WE WERE GUINEA PIGS FOR THE US: IT ISN’T JUST TUSKEGEE

People who don’t know Black history have probably heard more about the Tuskegee syphilis “experiment” in the last month than they have in their whole lives. The chattering class has used the debacle of allowing hundreds of Black men to live with untreated syphilis to monitor its effects, to explain the resistance that many Black Americans have to accepting the COVID vaccination, thus imperiling the possibility of “herd” immunity.

It wasn’t just the men, enticed into the study with the promise of lifetime health care, who suffered. Dozens of wives were also infected because they didn’t know their partners had syphilis. At least 19 children were born with syphilis because they were untreated.

There was no known treatment for syphilis when the study, which was supposed to last just six months, began in 1934.  Penicillin was the widely accepted remedy in the late 1940s, but none of the men in the study were offered it.

The study is referred to as the “Tuskegee” experiment, but it really needs to be called the United States Public Health Service experiment.  Our government initiated and funded this abomination and used Tuskegee as its base for this putrid study.

This was not the first time, though, and it is not likely to be the last when Black bodies were experimented on for white comfort.  During enslavement, “doctor” often purchased enslaved people to experiment on them.  After Reconstruction, when Black folks died from being overworked, often their relatives were not told of their demise, but nearby medical schools used their bodies to teach medical students about anatomy.

It was legal in 32 states to sterilize Black women (and others considered “marginal”) without their permission.

In Alabama, in 1973, the Reif sisters, aged 12 and 14, were involuntarily sterilized in a federally funded clinic.  An Essence magazine writer broke the story with the help of a whistleblower. The offending physician seemed to think the girls were mentally deficient and incapable of caring for the children they had not yet conceived.  That was their decision to make, not his.

Between 1929 and 1976, at least 7,000 people were sterilized in North Carolina by judicial order.  Thousands more were sterilized by order of local judges.  The state set aside $10 million in 2014 to pay some victims of the oppressive state policy, but many don’t qualify because they lack documentation. Those sterilized were treated as guinea pigs.

  1. Marion Sims, known as the “father of gynecology,” perpetuated some of the more chilling experiments on Black women’s bodies. He performed sterilizations, unnecessary C-sections, and more, on Black women, and worked on them until he could perfect the technique to use on white women.

Sims performed many of the painful operations without anesthesia.  In other cases, Black women were given so much mind-numbing morphine that they became addicted.

Sims is credited with inventing the specula, an instrument routinely used in most gynecological exams. Actually, he used a spoon for the examinations, then improved on it.

Sims had quite the career, serving for a time as president of the American Medical Association.  There was a statue of him in New York’s Central Park and tributes to him all over the country.  Blessedly the Central Park statue was taken down in 2018, after several protests.
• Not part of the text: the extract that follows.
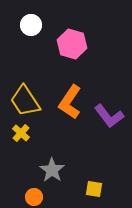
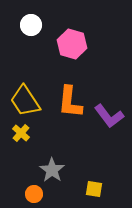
orange L-shape: rotated 28 degrees counterclockwise
orange circle: moved 3 px up
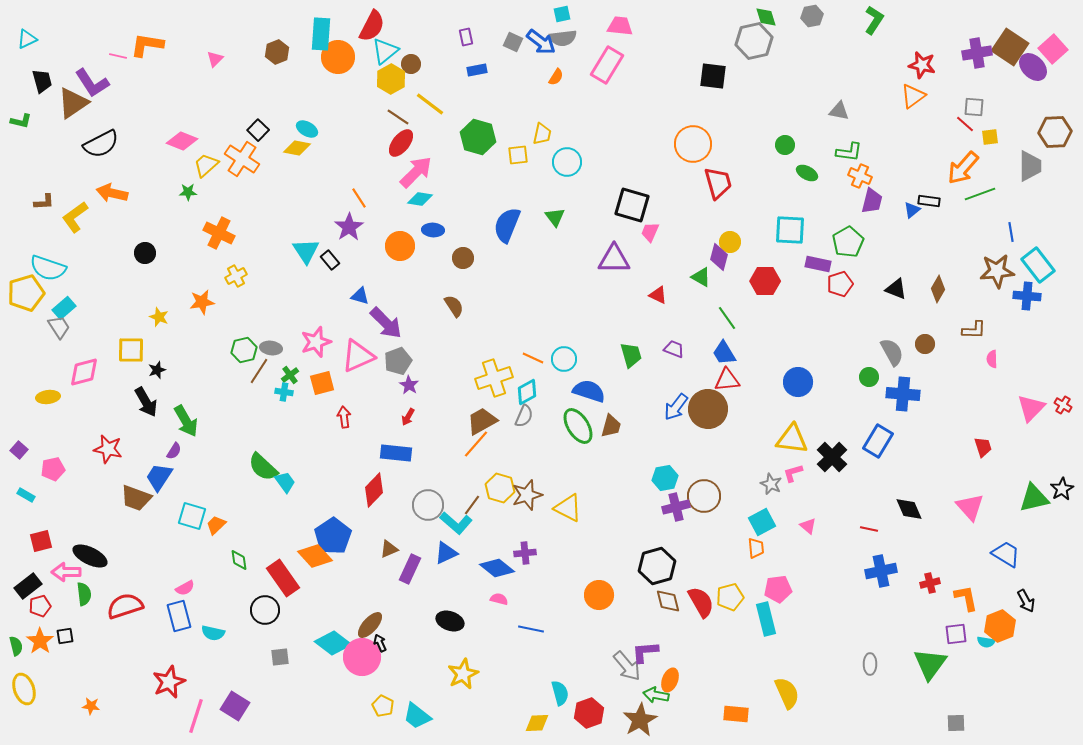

Why was it there in the fist place?

In her book, Medical Apartheid: The Dark History of Medical Experimentation on Black Americans from Colonial Times to the Present (Doubleday, 2006), Harriet Washington details the many ways Black bodies were guinea pigs for white experiments.

That’s not all.  The Institute of Medicine has documented that Black folk with broken bones are less likely to get pain medication than whites.  And the very recent COVID death of African American physician Dr. Susan Moore, who was denied pain medication and was described as “intimidating” by the medical staff, illustrates how the medical establishment treats too many Black people.

Having said all that, I’ll still be standing in lines soon as my number is called for the COVID vaccination.  I prefer the Pfizer vaccination from the research I’ve done, but I’ll take the Moderna if available.  Why?  I’m over 60, diabetic, and thus at high risk for getting COVID.  I want to travel again, get on a plane, and see my mama and my friends.  I don’t know about eating out – my culinary skills have improved. But I know that my limited exposure to the world has gotten on my last nerve.

We were their guinea pigs, and the medical establishment has been negligent toward Black people.  By now, though, enough white people have had the vaccination that by some wicked irony, they are my guinea pigs.  Get the vaccination if you can, medical racism not with standing.  Black folks are twice as likely to die from COVID as white people. Protect yourself!